Cléber Arado

Personal information
- Full name: Cléber Eduardo Arado
- Date of birth: 11 October 1972
- Place of birth: São José do Rio Preto, São Paulo, Brazil
- Date of death: 2 January 2021 (aged 48)
- Place of death: Curitiba, Paraná, Brazil
- Height: 1.80 m (5 ft 11 in)
- Position(s): Forward

Senior career*
- Years: Team / Apps / (Gls)
- 1992–1994: América-SP
- 1995: Mogi Mirim
- 1996: Kyoto Purple Sanga / 10 / (1)
- 1997: Coritiba / 18 / (10)
- 1998: Mérida / 17 / (3)
- 1998: Atlético Paranaense
- 1998–2000: Coritiba / 28 / (9)
- 2000–2001: Portuguesa
- 2001: Guarani / 5 / (0)
- 2001: Avaí / 8 / (9)
- 2002: Etti Jundiaí / 8 / (9)
- 2002: Ceará
- 2002: Portuguesa
- 2003–2004: Ceará
- 2006: Rio Preto

= Cléber Arado =

Brazilian footballer (1972–2021)

Cléber Eduardo Arado (11 October 1972 – 2 January 2021) was a Brazilian professional footballer who played as a forward.

==Career==
Cléber Arado started his career in América Futebol Clube (SP) in São Paulo, in 1992 he started his senior career. Then he played in Mogi Mirim Esporte Clube before the start of his international career.

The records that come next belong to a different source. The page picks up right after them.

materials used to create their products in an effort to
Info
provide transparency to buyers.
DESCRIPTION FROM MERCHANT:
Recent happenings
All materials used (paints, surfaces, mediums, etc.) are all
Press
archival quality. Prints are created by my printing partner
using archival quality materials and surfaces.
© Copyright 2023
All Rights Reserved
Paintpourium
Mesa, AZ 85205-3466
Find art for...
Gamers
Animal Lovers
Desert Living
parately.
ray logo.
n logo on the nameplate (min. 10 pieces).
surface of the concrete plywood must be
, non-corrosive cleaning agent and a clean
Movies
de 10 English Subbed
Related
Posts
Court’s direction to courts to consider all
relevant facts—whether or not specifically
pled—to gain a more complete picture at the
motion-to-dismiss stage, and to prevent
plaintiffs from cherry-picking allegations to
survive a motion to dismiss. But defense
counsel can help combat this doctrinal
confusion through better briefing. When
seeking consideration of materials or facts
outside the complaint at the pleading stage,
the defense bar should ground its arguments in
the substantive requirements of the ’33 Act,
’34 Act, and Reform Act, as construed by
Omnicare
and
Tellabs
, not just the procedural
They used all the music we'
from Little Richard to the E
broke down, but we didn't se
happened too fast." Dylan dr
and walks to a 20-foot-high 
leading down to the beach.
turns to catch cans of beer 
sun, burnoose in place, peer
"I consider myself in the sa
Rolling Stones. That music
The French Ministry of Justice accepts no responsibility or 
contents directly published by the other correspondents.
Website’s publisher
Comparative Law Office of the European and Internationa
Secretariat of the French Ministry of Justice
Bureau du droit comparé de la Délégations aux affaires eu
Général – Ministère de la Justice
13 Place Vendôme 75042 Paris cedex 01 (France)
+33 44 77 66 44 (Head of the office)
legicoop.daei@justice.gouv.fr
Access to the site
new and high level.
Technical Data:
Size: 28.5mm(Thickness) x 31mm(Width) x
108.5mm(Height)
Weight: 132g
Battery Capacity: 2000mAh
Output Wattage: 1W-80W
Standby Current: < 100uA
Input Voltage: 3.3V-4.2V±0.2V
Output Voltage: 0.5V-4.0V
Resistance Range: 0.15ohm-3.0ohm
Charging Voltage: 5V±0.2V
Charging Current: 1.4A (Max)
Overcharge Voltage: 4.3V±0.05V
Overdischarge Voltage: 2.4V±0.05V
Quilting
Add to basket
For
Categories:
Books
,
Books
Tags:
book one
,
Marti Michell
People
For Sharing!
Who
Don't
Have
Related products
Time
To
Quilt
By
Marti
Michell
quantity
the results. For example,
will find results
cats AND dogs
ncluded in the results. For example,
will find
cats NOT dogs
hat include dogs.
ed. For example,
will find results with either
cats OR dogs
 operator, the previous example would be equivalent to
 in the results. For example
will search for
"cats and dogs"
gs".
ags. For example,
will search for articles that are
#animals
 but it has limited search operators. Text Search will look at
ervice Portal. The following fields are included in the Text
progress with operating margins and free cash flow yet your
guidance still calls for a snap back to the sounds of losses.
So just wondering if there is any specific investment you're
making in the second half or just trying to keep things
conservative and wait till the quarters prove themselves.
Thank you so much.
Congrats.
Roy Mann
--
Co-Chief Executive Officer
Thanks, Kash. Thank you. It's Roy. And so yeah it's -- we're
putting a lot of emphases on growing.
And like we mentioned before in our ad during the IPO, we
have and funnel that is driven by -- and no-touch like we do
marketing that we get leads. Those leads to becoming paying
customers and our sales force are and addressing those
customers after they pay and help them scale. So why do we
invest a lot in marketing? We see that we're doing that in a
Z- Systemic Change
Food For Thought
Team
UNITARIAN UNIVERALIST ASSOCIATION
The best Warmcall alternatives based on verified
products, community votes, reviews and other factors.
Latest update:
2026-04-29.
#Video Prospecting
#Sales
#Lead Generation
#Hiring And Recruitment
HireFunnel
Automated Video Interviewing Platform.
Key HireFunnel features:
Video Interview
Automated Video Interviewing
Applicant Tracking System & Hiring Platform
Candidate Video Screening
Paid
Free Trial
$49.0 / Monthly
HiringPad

Cléber Arado joined Japanese J1 League club Kyoto Purple Sanga in 1997. On 8 March, he debuted as forward against Avispa Fukuoka in J.League Cup. He also scored a goal in this match.

Next season he played for Brazilian club Coritiba Foot Ball Club, then in Spanish CP Mérida. In 1998 he returned to Brazil and played for several Brazilian clubs. He ended his professional career in 2006 in Rio Preto Esporte Clube.

==Death==
Cléber Arado died from COVID-19 in Curitiba at age 48 during the COVID-19 pandemic in Brazil, after having been hospitalized for 34 days.